Although financial security requirements may not have as much impact on the
total costs of a program as the insurance premium, retained losses, claims
handling, and coverage wording, collateral issues nevertheless can be
significant. Self-insurance, large deductibles, and other types of
loss-sensitive plans can be faced with extensive collateral requirements,
sometimes in the tens of millions of dollars. A lack of information regarding
collateral establishment and adjustment creates uncertainties and often leads
to disputes between insureds and insurers. It can also result in significant
additional costs. Negotiations with insurers up front over how collateral
levels are established and adjusted over time can help avoid disputes and
unnecessary expenses.
The discussion titled "Reducing Collateral
Uncertainty" has been updated by Michelle Bradley and Lloyd Kelley.
Ms. Bradley, ACAS, MAAA, ARM, is a consulting actuary with SIGMA Actuarial
Consulting Group in Brentwood, Tennessee. Mr.
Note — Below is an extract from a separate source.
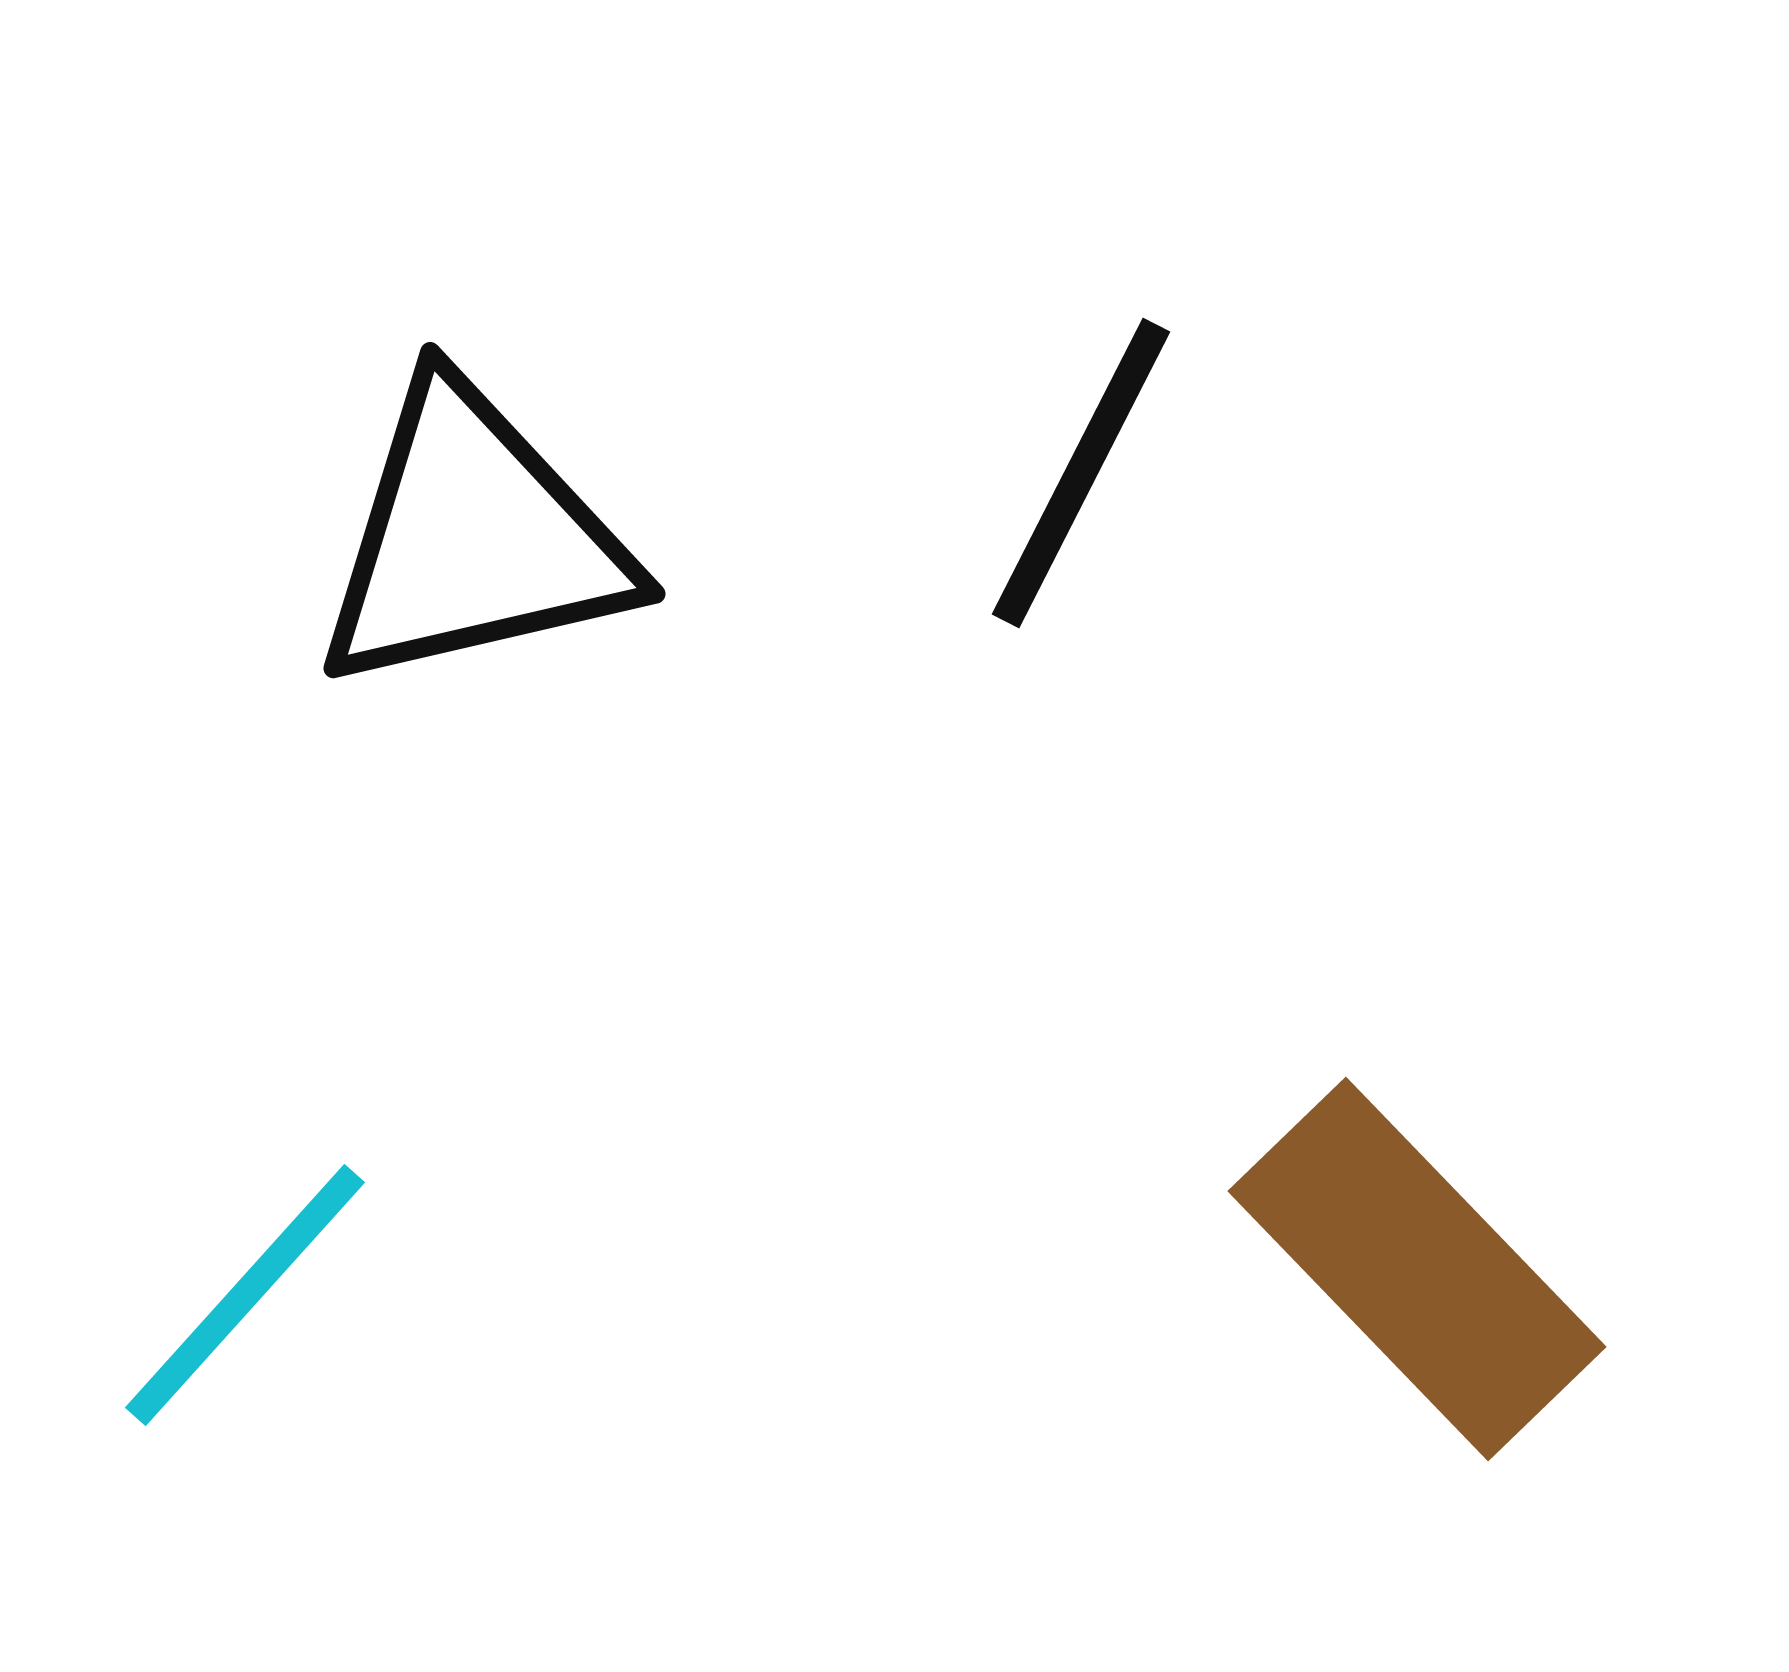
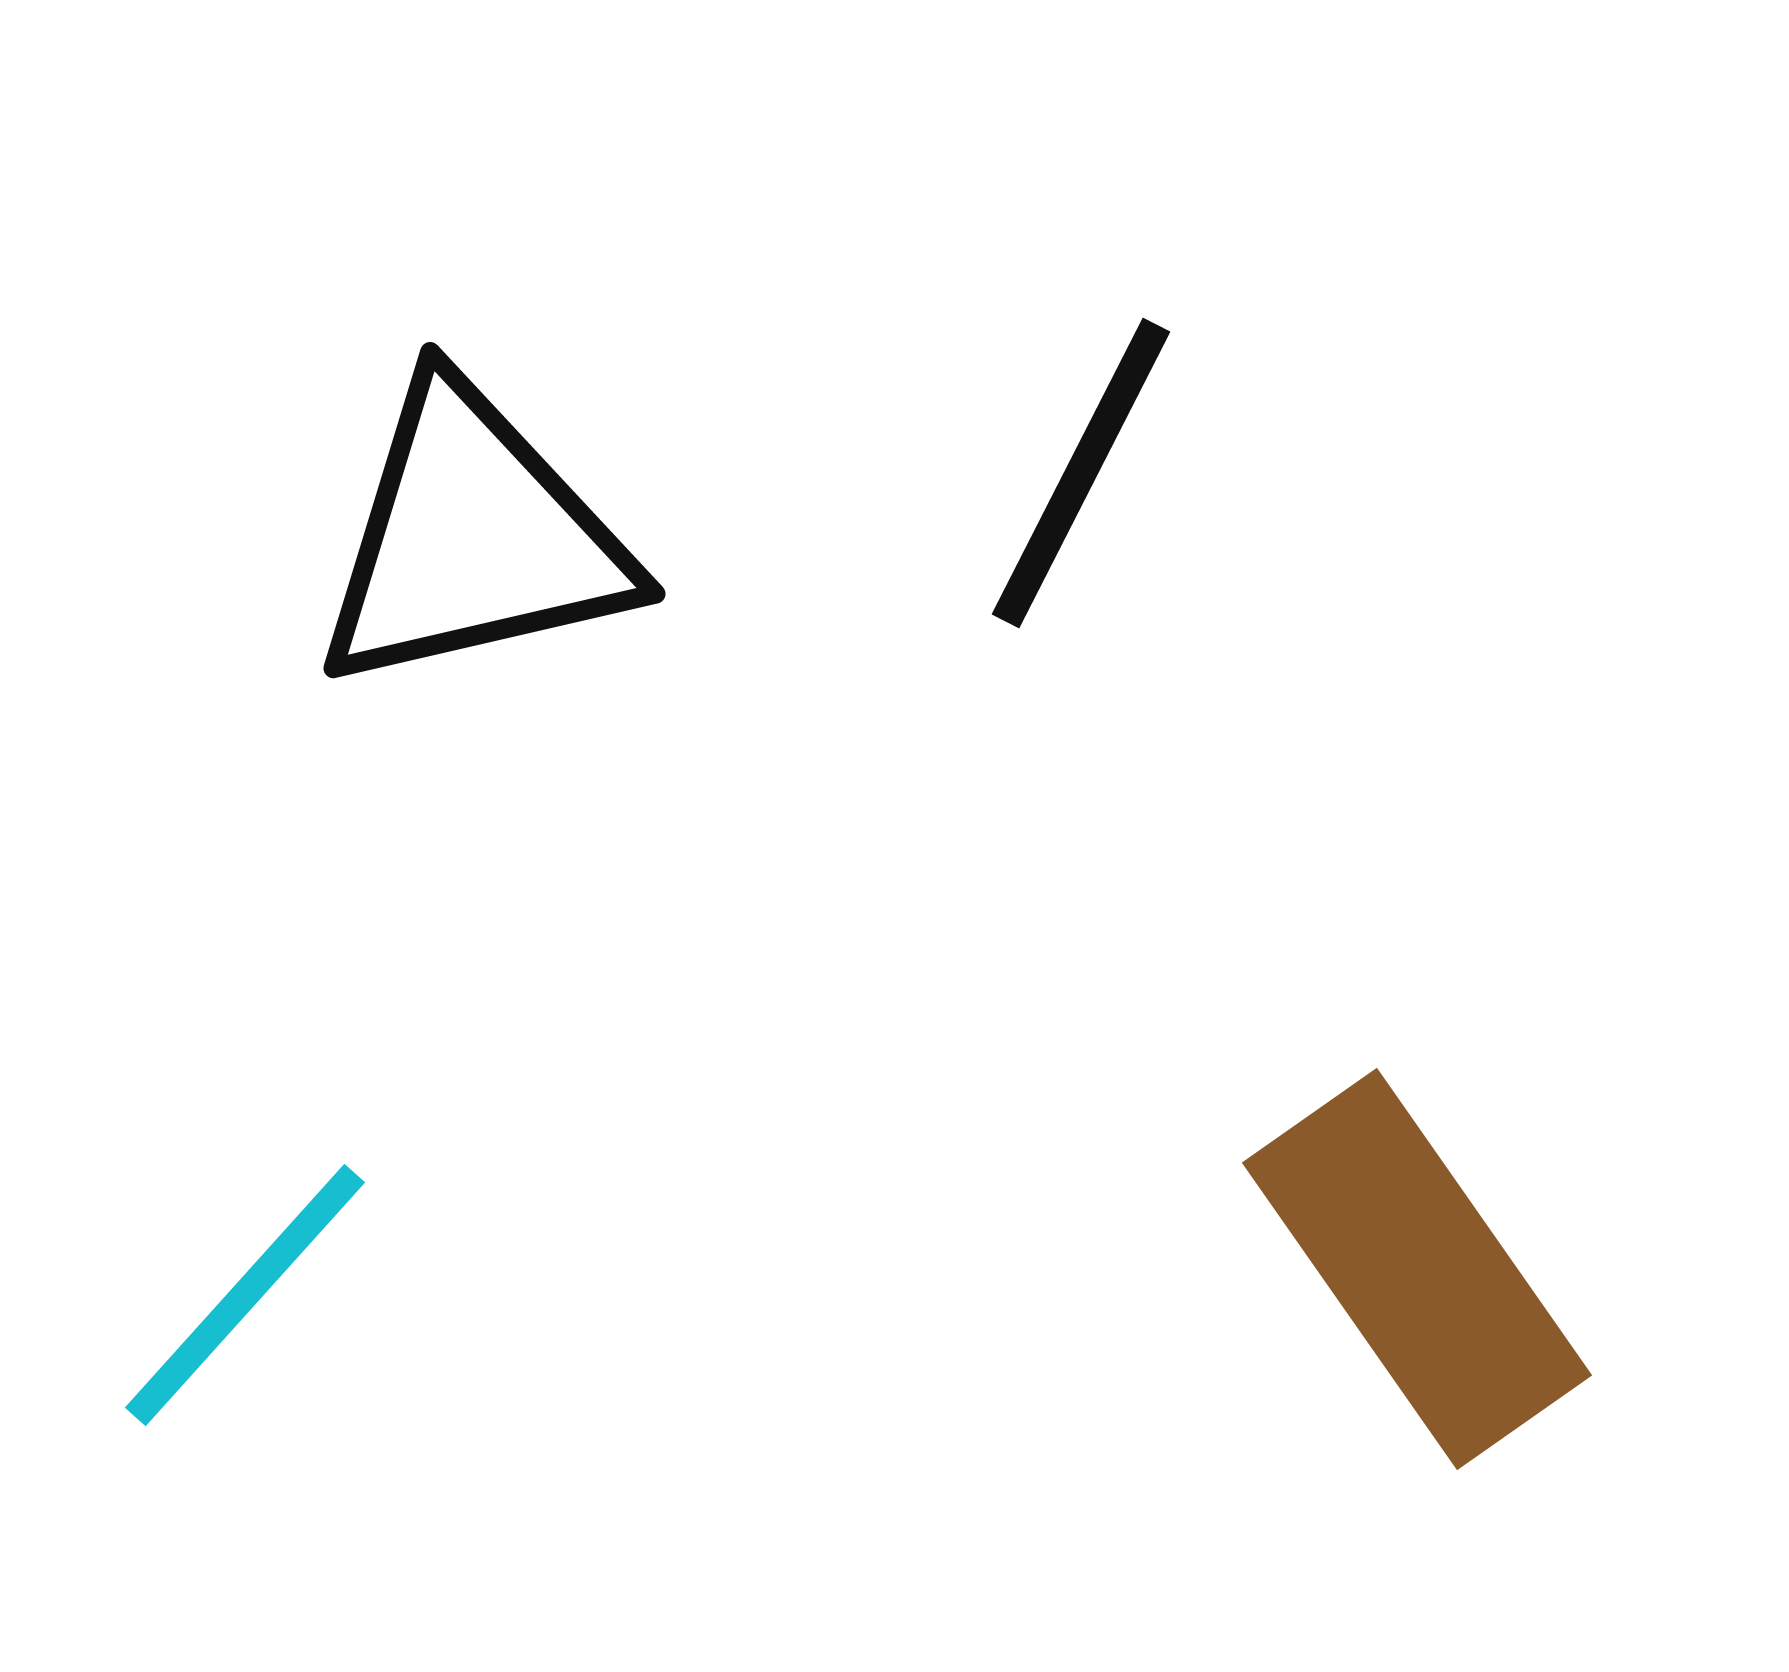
brown rectangle: rotated 9 degrees clockwise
Kelley is a retired director of
strategic consulting for SIGMA Actuarial Consulting. Initially authored in
2007, the discussion explains a proactive approach to collateral negotiations
supported by quantitative analysis. It provides examples and offers suggestions
for negotiating collateral levels throughout the entire period that an insured
is required to maintain security for a program.